Recorded data —
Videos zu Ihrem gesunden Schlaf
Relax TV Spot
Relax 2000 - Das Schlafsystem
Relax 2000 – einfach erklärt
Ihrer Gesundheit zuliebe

What you have to do —
Which lines of the data include the word "Relax"? Copy each one.

Response —
Relax TV Spot
Relax 2000 - Das Schlafsystem
Relax 2000 – einfach erklärt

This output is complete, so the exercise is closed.